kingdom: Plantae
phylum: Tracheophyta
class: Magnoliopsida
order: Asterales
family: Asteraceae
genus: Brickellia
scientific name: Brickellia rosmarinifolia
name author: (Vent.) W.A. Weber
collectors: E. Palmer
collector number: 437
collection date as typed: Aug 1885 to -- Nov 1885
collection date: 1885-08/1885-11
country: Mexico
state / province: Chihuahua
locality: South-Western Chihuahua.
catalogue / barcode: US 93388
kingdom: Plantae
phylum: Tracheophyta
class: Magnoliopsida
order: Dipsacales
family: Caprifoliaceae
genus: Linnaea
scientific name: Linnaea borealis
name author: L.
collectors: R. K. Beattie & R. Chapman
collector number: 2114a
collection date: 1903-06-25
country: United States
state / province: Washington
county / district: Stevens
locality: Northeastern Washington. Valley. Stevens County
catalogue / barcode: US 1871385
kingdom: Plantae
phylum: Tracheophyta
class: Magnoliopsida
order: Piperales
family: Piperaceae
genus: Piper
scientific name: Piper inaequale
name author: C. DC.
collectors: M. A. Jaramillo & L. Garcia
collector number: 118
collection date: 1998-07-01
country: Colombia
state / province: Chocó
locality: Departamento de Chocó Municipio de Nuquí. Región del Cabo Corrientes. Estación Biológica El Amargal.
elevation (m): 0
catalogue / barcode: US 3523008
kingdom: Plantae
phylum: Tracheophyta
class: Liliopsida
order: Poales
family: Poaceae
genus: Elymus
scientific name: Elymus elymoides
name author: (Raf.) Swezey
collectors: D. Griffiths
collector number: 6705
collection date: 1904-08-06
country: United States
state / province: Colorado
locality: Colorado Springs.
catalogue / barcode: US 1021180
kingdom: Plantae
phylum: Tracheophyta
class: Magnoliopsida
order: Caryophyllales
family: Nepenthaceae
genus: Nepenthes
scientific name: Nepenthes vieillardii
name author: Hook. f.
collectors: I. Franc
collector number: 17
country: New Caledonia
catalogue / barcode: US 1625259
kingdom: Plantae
--------
* **Objective**:
Copy out every line of the records above, keeping each character and line break the same.

* **Response**:
kingdom: Plantae
phylum: Tracheophyta
class: Magnoliopsida
order: Asterales
family: Asteraceae
genus: Brickellia
scientific name: Brickellia rosmarinifolia
name author: (Vent.) W.A. Weber
collectors: E. Palmer
collector number: 437
collection date as typed: Aug 1885 to -- Nov 1885
collection date: 1885-08/1885-11
country: Mexico
state / province: Chihuahua
locality: South-Western Chihuahua.
catalogue / barcode: US 93388
kingdom: Plantae
phylum: Tracheophyta
class: Magnoliopsida
order: Dipsacales
family: Caprifoliaceae
genus: Linnaea
scientific name: Linnaea borealis
name author: L.
collectors: R. K. Beattie & R. Chapman
collector number: 2114a
collection date: 1903-06-25
country: United States
state / province: Washington
county / district: Stevens
locality: Northeastern Washington. Valley. Stevens County
catalogue / barcode: US 1871385
kingdom: Plantae
phylum: Tracheophyta
class: Magnoliopsida
order: Piperales
family: Piperaceae
genus: Piper
scientific name: Piper inaequale
name author: C. DC.
collectors: M. A. Jaramillo & L. Garcia
collector number: 118
collection date: 1998-07-01
country: Colombia
state / province: Chocó
locality: Departamento de Chocó Municipio de Nuquí. Región del Cabo Corrientes. Estación Biológica El Amargal.
elevation (m): 0
catalogue / barcode: US 3523008
kingdom: Plantae
phylum: Tracheophyta
class: Liliopsida
order: Poales
family: Poaceae
genus: Elymus
scientific name: Elymus elymoides
name author: (Raf.) Swezey
collectors: D. Griffiths
collector number: 6705
collection date: 1904-08-06
country: United States
state / province: Colorado
locality: Colorado Springs.
catalogue / barcode: US 1021180
kingdom: Plantae
phylum: Tracheophyta
class: Magnoliopsida
order: Caryophyllales
family: Nepenthaceae
genus: Nepenthes
scientific name: Nepenthes vieillardii
name author: Hook. f.
collectors: I. Franc
collector number: 17
country: New Caledonia
catalogue / barcode: US 1625259
kingdom: Plantae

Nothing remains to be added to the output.